OCR’s temporarily low bar for patient privacy should not be permanent. Many technologies available for widespread, cheap consumer use maintain many of the same security standards ordinarily required by HIPAA, enabling HHS to impose higher expectations for telehealth communications. OCR even recognizes the overlap in its own guidance: “Typically, these platforms [commonly used communication softwares] employ end-to-end encryption…individual user accounts, logins, and passcodes to help limit access and verify participants” (OCR Press Release). It likewise recommends that providers use technologies offering these features and that they “should enable all encryption and privacy modes when using such applications” (OCR FAQs on Telehealth Rollback). These recommendations should become an enforceable requirement.
Ensuring Equal Access to Secure Communication Technologies
The initial policy changes made by Congress and HHS contributed to a successful and rapid shift to telehealth care. But that shift requires ongoing investment to protect patient data over the long-term. This investment takes two forms: continuing and expanding reimbursement for providers using telehealth; and offering sources of funding for providers and hospitals to transition away from consumer based communication technologies and towards more secure, HIPAA compliant systems.
The first form of investment has already been adopted by CMS and other insurers. Providers are now reimbursed for telehealth appointments at the same rate as ordinary visits by Medicare and Medicaid, with many states voluntarily adopting a similar policy for all insurers. Yet many other insurers and states have not yet made this policy change.
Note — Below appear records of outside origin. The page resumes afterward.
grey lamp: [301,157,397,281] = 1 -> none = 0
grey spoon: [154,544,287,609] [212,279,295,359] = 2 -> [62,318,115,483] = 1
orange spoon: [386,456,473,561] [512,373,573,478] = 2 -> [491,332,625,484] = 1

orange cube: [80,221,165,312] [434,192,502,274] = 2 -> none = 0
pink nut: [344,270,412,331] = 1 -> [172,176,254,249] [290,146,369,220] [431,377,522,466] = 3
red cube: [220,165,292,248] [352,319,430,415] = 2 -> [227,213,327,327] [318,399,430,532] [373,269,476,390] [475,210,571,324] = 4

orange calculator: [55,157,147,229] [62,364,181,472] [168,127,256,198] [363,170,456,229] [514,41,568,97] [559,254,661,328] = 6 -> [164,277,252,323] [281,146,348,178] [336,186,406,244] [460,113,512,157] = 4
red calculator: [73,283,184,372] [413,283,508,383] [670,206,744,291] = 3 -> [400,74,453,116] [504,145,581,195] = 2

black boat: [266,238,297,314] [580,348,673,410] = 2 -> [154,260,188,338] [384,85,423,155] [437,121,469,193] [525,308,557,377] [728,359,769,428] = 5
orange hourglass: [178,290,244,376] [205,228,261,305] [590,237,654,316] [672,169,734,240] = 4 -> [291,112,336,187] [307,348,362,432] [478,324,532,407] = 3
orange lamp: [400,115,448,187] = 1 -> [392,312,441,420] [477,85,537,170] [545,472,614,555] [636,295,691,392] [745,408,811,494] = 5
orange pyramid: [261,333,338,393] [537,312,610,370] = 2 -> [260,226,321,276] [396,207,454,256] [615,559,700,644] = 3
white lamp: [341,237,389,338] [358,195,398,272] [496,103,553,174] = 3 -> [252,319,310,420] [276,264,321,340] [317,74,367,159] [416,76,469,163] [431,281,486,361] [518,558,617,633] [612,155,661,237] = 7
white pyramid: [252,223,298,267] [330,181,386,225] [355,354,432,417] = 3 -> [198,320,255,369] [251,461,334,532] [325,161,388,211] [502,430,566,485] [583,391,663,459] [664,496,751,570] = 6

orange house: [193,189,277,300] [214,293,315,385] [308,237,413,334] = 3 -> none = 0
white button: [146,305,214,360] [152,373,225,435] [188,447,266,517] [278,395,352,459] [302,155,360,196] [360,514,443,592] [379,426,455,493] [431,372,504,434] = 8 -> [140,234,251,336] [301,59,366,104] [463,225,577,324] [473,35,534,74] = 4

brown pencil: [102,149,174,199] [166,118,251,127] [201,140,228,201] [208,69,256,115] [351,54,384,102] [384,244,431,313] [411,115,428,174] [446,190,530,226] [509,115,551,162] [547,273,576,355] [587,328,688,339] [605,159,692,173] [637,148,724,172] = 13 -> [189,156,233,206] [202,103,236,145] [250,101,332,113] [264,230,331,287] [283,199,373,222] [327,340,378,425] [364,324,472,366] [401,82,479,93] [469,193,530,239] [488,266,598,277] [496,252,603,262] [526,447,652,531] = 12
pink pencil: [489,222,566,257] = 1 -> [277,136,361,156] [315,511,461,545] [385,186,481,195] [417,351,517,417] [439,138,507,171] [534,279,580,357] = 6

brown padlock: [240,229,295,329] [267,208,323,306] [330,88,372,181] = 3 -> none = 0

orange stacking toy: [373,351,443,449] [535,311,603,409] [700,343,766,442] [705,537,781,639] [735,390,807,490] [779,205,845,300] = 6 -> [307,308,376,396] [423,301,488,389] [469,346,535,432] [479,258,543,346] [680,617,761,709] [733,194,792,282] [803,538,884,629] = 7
They should be encouraged to do so.
The second form of investment–offering a source of funding for major telehealth purchases–likewise currently exists in a weak form. Prior to the pandemic, the federal Telehealth Network Grant Program (TNGP) awarded $8.7 million a year to providers and hospitals in rural or medically underserved areas to invest in telehealth technology. The Coronavirus Aid, Relief, and Economic Security Act (CARES) bolstered this funding to $29 million for five years starting in 2021, but it does not extend funding to all hospitals. Although rural hospitals are those most in need of support, surveys show that the high cost of telehealth investment remains a deterrence for many hospital systems. Increasing the funding available for telehealth in the CARES Act and expanding access to it will thus help ensure that all providers can access secure, effective telehealth technologies going forward (Health Affairs).
Telehealth policy to date has emphasized expanding access, often at the perceived tradeoff of privacy and security. Such a tradeoff is not inevitable. Good policymaking can balance the need for remote health with the need for privacy and security–building the foundation for a robust telehealth system both during and after the current health emergency.